We disagree with the determination of Supreme Court and therefore reverse its order and the judgment entered thereon. In the first place, equitable estoppel was not pleaded or urged in support of plaintiff's motion for summary judgment, which it must be with particularity if that theory is relied on (see, Walsh v Prudential Ins. Co., 101 AD2d 988, 989, affd 64 NY2d 1053; Glenesk v Guidance Realty Corp., 36 AD2d 852).

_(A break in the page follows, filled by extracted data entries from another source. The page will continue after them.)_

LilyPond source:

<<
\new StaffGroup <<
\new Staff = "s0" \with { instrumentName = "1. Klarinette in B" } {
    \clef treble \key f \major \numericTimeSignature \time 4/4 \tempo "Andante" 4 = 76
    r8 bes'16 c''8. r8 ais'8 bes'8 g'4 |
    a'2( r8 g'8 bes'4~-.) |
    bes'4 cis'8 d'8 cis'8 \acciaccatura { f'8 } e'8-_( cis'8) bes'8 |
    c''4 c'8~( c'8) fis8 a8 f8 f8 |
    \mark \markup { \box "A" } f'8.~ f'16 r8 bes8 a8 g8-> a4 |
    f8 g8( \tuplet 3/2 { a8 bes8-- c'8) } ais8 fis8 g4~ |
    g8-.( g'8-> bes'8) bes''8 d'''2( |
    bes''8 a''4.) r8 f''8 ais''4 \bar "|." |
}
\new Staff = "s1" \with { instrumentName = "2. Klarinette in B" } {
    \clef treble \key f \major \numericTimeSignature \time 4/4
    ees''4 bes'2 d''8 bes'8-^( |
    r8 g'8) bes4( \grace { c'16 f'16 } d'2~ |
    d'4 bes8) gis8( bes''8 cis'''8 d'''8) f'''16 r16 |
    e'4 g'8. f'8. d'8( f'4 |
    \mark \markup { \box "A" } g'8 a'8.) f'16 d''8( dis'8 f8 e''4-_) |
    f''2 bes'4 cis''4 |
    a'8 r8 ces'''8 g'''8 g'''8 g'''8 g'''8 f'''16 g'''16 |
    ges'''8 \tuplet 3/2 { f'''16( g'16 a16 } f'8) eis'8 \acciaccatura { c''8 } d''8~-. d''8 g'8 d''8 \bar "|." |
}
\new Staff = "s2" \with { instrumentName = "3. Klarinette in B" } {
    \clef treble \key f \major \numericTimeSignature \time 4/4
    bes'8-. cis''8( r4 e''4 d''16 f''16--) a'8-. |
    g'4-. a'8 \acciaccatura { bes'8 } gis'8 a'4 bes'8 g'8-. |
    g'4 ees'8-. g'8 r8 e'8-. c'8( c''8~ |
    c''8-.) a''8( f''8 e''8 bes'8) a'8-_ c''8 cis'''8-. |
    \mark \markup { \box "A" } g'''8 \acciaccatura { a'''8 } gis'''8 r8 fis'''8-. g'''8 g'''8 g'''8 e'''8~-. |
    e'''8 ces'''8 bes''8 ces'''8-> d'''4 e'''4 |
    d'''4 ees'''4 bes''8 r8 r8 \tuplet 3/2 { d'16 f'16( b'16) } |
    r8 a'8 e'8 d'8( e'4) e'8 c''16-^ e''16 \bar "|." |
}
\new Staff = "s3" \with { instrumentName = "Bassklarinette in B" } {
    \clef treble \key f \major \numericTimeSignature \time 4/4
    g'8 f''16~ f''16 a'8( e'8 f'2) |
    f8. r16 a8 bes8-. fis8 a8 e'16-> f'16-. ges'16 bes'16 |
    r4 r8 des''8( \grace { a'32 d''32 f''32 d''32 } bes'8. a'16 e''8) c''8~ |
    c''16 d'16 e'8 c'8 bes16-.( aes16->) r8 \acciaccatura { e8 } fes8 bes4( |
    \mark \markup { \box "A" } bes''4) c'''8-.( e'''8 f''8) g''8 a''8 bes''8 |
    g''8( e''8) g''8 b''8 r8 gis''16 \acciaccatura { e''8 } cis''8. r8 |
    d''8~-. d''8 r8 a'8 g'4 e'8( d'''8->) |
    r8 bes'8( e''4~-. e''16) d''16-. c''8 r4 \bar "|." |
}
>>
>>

Furthermore, on the undisputed facts, neither AI Life nor its broker ever misrepresented any material facts on which decedent relied to his prejudice. Originally, all that decedent sought was a policy that would satisfy the security required by the bank so that his Small Business Administration loan could be provided. When he inquired of Lofgren what that would cost, he was told that the annual premium for a 15-year decreasing term life policy in the required amount would be $478.80. When the original policy was forwarded, decedent was specifically informed that the annual premium would be $558.60 and that this increase was the difference between the premiums for the two different coverages. The original quoted premium of $478.80 would provide only monthly decreasing coverage and not annual decreasing coverage. Having been so informed, decedent insisted on paying the lesser annual premium of $478.80 and demanded that the original policy be corrected and a new policy issued. The new policy that was issued under number 7710563 was a monthly decreasing term policy with an annual premium of $478.80. This policy was sent to the bank on decedent's behalf and in accordance with the collateral assignment that he had executed. If decedent had reviewed the policy sent to the bank on his behalf, he would have known the type and amount of coverage that he had. Having neglected to do so, he and his beneficiary are bound by what such inspection would have revealed. From the beginning he knew that an annual decreasing term policy would cost him more than a monthly decreasing term policy, yet he insisted that the policy with the lesser premium be substituted for the original more expensive one. Until his death, he paid only the lesser annual premium of $478.80. At no time was he ever promised by AI Life or its agent that he would receive the higher coverage for the lesser premium. Plaintiff has been paid in full according to the terms of the monthly decreasing term policy purchased by decedent at the lesser annual premium.
Order and judgment reversed, on the law, with costs, motion denied, cross motion granted and complaint dismissed against defendant American International Life Assurance Company of New York. Mahoney, P. J., Kane, Casey, Weiss and Levine, JJ., concur. [See, 137 Misc 2d 340.]